Intorno a me, rifiuti ovunque – seppure l’Ama abbia messo in piedi una task-force degna di nota – pellegrini a terra nei sacchi a pelo, gente buttata ad ogni angolo della strada, alcuni feriti in attesa di cure dal personale della Croce Rossa, gente che dormiva a terra, sui ponti, e che della cerimonia di santificazione ha visto poco e niente. Bisognava stare attenti a dove si mettevano i piedi, perché tra una bottiglietta d’acqua aperta lanciata a terra e ancora piena, e un giornale buttato, si rischiava di cadere ogni due passi. Eppure, c’erano sacchi dell’immondizia appesi ad ogni albero, cassonetti appositi posizionati ad ogni angolo. Evidentemente, anche i turisti hanno preferito sporcare la nostra città, anziché rendere omaggio alla Capitale che li ha ospitati. Strano a dirsi, visto che solitamente chi vuole denigrare il nostro Bel Paese riporta sempre questa frase: “Negli altri Paesi non si trovano nemmeno i mozziconi di sigaretta a terra”. Le cose sono due: o chi parla non viaggia, oppure i turisti dimenticano il rispetto non appena varcano i confini di casa propria.
Al termine della Messa, e dopo il passaggio di Papa Francesco, riesco ad intrufolarmi su via della Conciliazione. Ancora una volta, lo spettacolo è a dir poco inquietante. Passi per qualche volantino che nella fretta di andare via può cadere – anche se tra tutte le carte lasciate a terra, più che di fretta, mi pare si sia trattato di una precisa volontà – passi per una bottiglietta d’acqua che può cadere, ma a terra c’erano sedie, coperte, guanti, cappelli, magliette. Solo dimenticanza?
Finito il mio giro nei pressi di piazza San Pietro, decido di tornare verso piazza Risorgimento e di andare a mangiare qualcosa. Passo vicino ai bagni pubblici, costretta a tapparmi il naso a causa dell’odore che definire cattivo è un eufemismo. Tornando verso la metropolitana, sento dire da qualcuno che il servizio era ancora chiuso. Ma come chiuso? Come vuoi smaltire un milione di persone lasciando la metro chiusa? Se sia vero o no, io questo non lo so. Quando mi sono diretta verso la metropolitana il servizio era attivo. Ma riuscire a tornare a casa è stata un’impresa epica. Fossi nata altrove e in un’altra epoca, ora, a scuola, leggerebbero delle mie imprese e non di quelle di Ulisse. Stipata nei vagoni come nemmeno un carro bestiame, con i turisti che ad ogni fermata premevano per entrare, nonostante i vagoni fossero pieni. E, ancora una volta, mentre via via assomigliavo sempre più a una sottiletta, mi tornavano in mente le frasi degli estimatori dei confini d’oltralpe: “Ma lo sai che negli altri Paesi sulle scale mobili devi mantenere la destra per forza?”. Non so se nel viaggio verso Roma i turisti abbiano dimenticato le regole base del quieto vivere, ma anche nella metropolitana regnava solo disordine e caos.

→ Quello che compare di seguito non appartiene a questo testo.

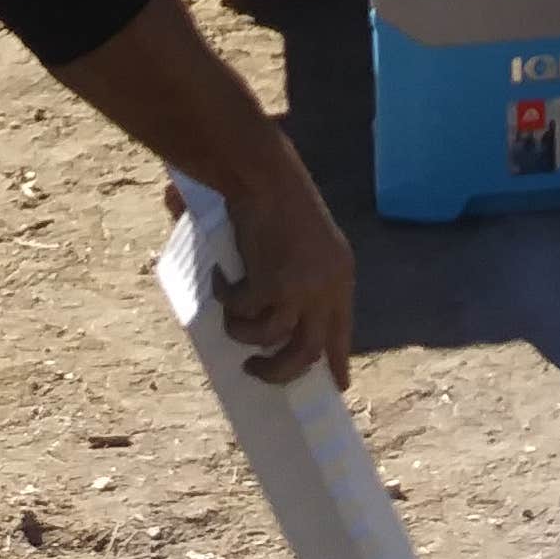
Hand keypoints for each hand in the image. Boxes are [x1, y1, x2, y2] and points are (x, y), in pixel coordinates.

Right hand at [203, 132, 355, 391]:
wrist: (265, 171)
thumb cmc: (279, 199)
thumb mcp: (302, 244)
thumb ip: (295, 280)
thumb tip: (273, 326)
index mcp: (339, 274)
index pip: (341, 330)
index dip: (336, 361)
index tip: (337, 387)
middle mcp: (326, 287)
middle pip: (307, 353)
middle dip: (278, 373)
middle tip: (253, 370)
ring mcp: (299, 288)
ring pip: (269, 340)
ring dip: (243, 335)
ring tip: (228, 319)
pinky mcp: (270, 285)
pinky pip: (242, 312)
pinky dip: (226, 301)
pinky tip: (217, 279)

Non so se la colpa sia imputabile all’inefficiente macchina capitolina che si è fatta trovare impreparata per un’occasione simile. In parte forse sì – ad esempio, se i maxi-schermi si chiamano ‘maxi’ un motivo c’è; in parte, credo sia colpa di chi non ha rispetto per una città straniera.

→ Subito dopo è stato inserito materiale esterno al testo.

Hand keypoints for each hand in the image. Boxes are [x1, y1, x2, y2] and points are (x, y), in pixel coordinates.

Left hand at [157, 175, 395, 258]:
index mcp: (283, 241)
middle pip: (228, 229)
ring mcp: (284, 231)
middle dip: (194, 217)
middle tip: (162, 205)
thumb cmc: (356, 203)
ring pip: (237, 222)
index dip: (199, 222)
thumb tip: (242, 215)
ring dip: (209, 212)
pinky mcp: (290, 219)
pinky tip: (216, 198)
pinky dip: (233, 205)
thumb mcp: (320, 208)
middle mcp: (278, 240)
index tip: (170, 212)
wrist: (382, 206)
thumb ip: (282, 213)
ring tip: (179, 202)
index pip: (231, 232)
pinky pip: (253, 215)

Quella di ieri, per chi non ha avuto la fortuna di avere un posto a sedere in piazza San Pietro, non è stata una bella giornata. Della cerimonia di canonizzazione non mi resta quasi nulla, perché nulla ho potuto vedere. L’unica nota positiva? Un gruppo di preti, con i loro ragazzi, che nel caos più totale intonava, su via della Conciliazione, dei canti di gioia – il video in allegato all’articolo.